Can formal language theory be correctly characterized as a branch of discrete mathematics? Can formal language theory be correctly characterized as a branch of discrete mathematics?
If so, what is the correct antonym for "discrete" here?
Reason I'm asking is that for rhetorical purposes in a draft paper, I need to contrast language-theoretic objects with objects such as quadrics and manifolds arising in "non-discrete" mathematics.
In this regard, see these questions:
Suppose it can be shown that any right(left)-regular finite-state grammar implicitly generates a "hypar"" surface
Is there any surface approximation algorithm which uses "hypar" patches only?
Hyperboloids of one sheet, hyperbolic paraboloids, and Hilbert's famous "three skew lines"
 A: To answer your question, let me quote a part of Wikipedia entry for Discrete Mathematics concerning number theory.

Number theory is concerned with the properties of numbers in general,
  particularly integers. (...) Other discrete aspects of number theory
  include geometry of numbers. In analytic number theory, techniques
  from continuous mathematics are also used. Topics that go beyond
  discrete objects include transcendental numbers, diophantine
  approximation, p-adic analysis and function fields.

I would say that the situation is similar for formal languages. Formal languages do belong to Discrete Mathematics, but some tools go beyond discrete objects.

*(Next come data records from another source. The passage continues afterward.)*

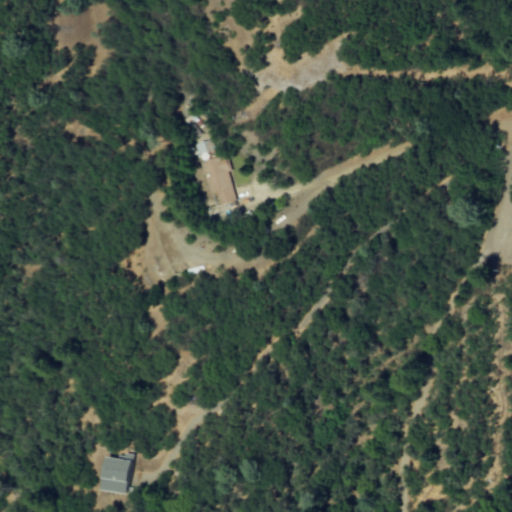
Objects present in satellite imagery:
building: (217, 181)
road: (508, 209)
building: (115, 474)
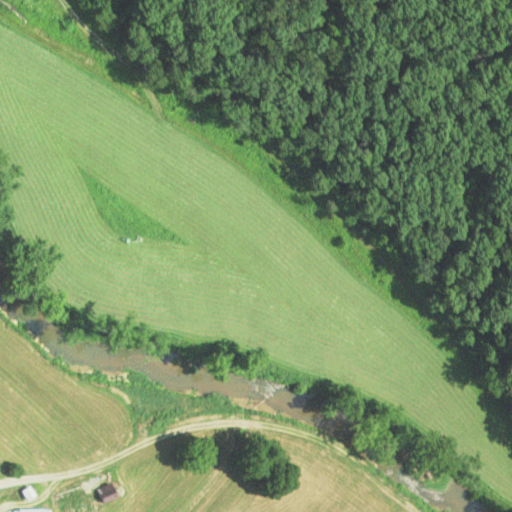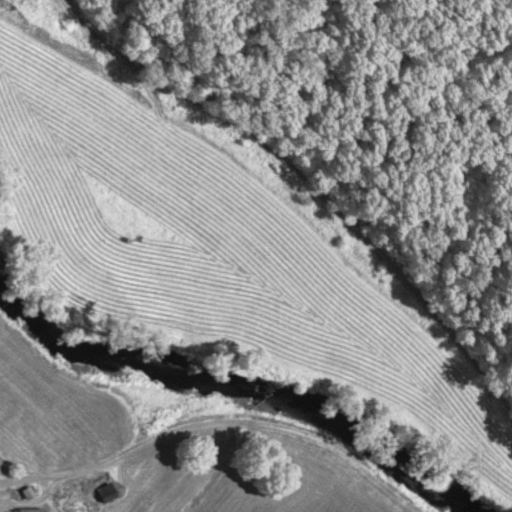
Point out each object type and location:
road: (85, 16)
river: (233, 389)
building: (102, 493)
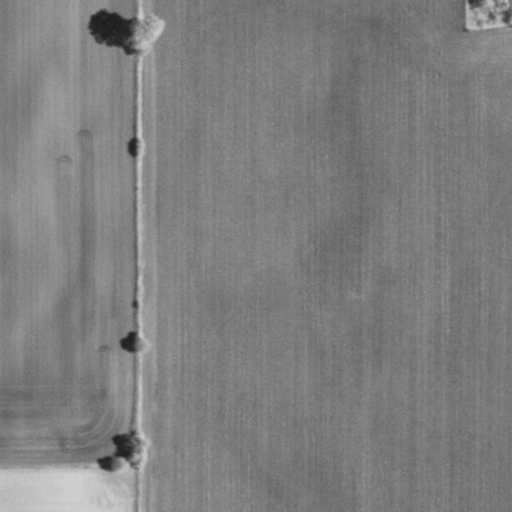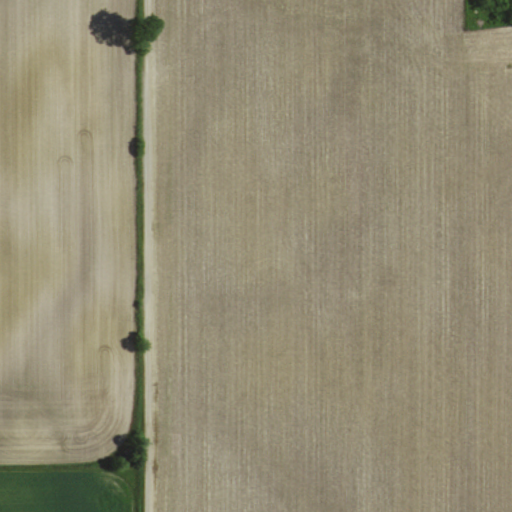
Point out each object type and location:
road: (144, 256)
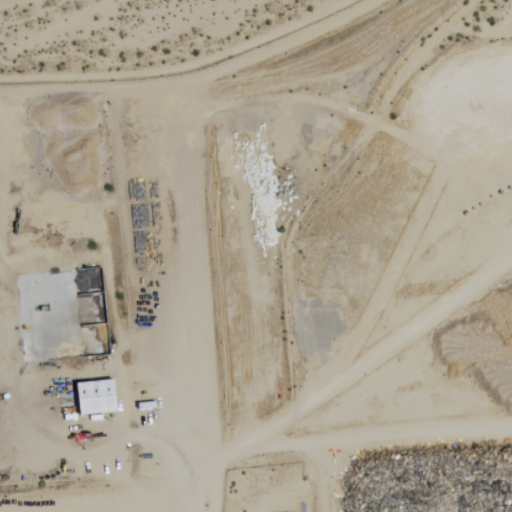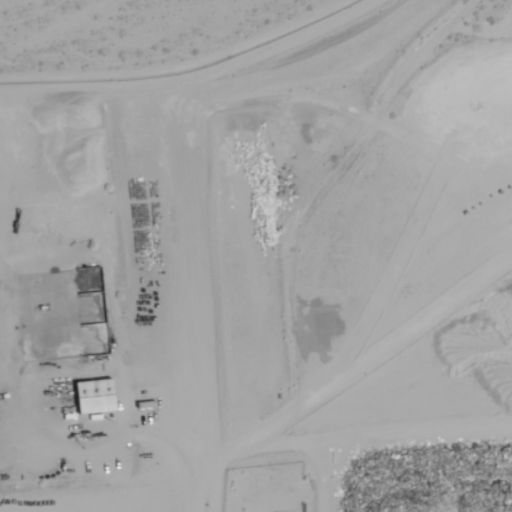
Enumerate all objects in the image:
building: (93, 397)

Indeed, formal language theory makes use of topology, especially profinite topologies. See for instance the papers
Duality and equational theory of regular languages and
A Topological Approach to Recognition. By the way, this approach shares some analogy with the $p$-adic metric on the integers. For instance, the $p$-adic metric can be extended to words: see the paper (in French) Topologie $p$-adique sur les mots or Thue sequence and p-adic topology of the free monoid.

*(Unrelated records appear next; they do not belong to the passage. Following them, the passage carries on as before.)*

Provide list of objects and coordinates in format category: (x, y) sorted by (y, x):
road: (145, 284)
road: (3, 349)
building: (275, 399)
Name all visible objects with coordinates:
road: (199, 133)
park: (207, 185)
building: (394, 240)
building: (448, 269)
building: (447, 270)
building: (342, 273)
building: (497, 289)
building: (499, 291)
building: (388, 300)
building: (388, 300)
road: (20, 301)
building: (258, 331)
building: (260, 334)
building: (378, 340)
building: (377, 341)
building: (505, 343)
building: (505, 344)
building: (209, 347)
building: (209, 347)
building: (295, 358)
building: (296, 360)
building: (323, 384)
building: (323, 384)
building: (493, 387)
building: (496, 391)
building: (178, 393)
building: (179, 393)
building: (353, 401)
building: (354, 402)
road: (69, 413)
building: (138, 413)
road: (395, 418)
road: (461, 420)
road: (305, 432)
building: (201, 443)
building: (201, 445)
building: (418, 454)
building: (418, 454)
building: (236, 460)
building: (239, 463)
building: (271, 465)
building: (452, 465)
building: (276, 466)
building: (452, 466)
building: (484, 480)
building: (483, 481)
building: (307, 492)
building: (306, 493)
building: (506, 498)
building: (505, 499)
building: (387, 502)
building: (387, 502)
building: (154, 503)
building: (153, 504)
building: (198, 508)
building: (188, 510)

A: While I agree that one could not use the adjective continuous as an antonym of the adjective discrete in this context (although the two terms are at least roughly antonymic in other contexts, even within mathematics), I think one could nevertheless use the noun phrase mathematical analysis (although this would admittedly be in an uncomfortably extended sense) as an approximate antonym of the noun phrase discrete mathematics. (But whether a phrase can legitimately be called an 'antonym' of another phrase is another question!) I also agree that formal language theory belongs to the latter.